There are plenty of old samples in museums, and researchers want to look at more species from different areas of the ocean and study the differences and peculiarities — but the elephant in the room is clear. As we pump more and more carbon dioxide, much of it will end up in our oceans, with long-lasting consequences for the entire ecosystem. We are reaching a point where some organisms are already struggling to maintain their shells, the study highlights.
“Oceanic carbonate ion concentrations decrease as a consequence of increased atmospheric CO2 levels, which, in turn, has a negative effect on the capacity for calcifying organisms (such as molluscs, crustaceans, corals, and foraminifera) to form their essential skeletal or shell material out of calcium carbonate,” the study continues.
It’s not just microscopic creatures, either.
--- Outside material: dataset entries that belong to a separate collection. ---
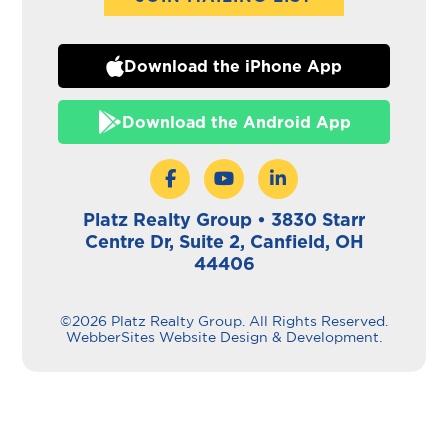
Download the iPhone App
Download the Android App
Platz Realty Group • 3830 Starr
Centre Dr, Suite 2, Canfield, OH
44406
©2026 Platz Realty Group. All Rights Reserved.
WebberSites Website Design & Development.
A recent study found that ocean acidification is also destroying the shells of crabs, and while some creatures might take it better than others, no creature is spared from its effects. When the plankton suffers, the entire food chain on Earth suffers.
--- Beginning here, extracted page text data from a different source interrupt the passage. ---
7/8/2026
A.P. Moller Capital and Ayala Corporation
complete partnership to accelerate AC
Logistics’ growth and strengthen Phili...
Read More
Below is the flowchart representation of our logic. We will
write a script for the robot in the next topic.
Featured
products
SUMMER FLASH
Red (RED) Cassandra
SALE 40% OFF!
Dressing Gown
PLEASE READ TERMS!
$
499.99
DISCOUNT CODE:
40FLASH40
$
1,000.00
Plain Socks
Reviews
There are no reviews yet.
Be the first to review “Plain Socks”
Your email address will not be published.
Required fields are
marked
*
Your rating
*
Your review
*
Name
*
The evil twin of global warming, as ocean acidification is often referred to, is even more insidious than its sibling. We don’t see when plankton is being dissolved in the ocean. We hardly know how many creatures are unable to maintain their shells due to it. We may not know the full scale of the problem, but we know the cause, and we know that if we want to address it, reducing our emissions is key.
To make matters even worse, ocean acidification doesn’t act in a vacuum. The oceans are getting warmer, and as the oceans gather more carbon, they have less available oxygen — which creatures also need. This is a one-two punch which, many creatures are struggling to withstand.
“Ocean acidification is not the only stressor faced by the world’s oceans in the coming decades and over the time period studied here. Rising temperatures and deoxygenation are also likely to have a substantial impact on marine ecosystems, and eastern boundary upwelling systems are likely to be strongly affected by all three stressors,” the study concludes.
We might not see it, but it just goes to show how insidious the effects of global warming really are.
The study was published in Scientific Reports.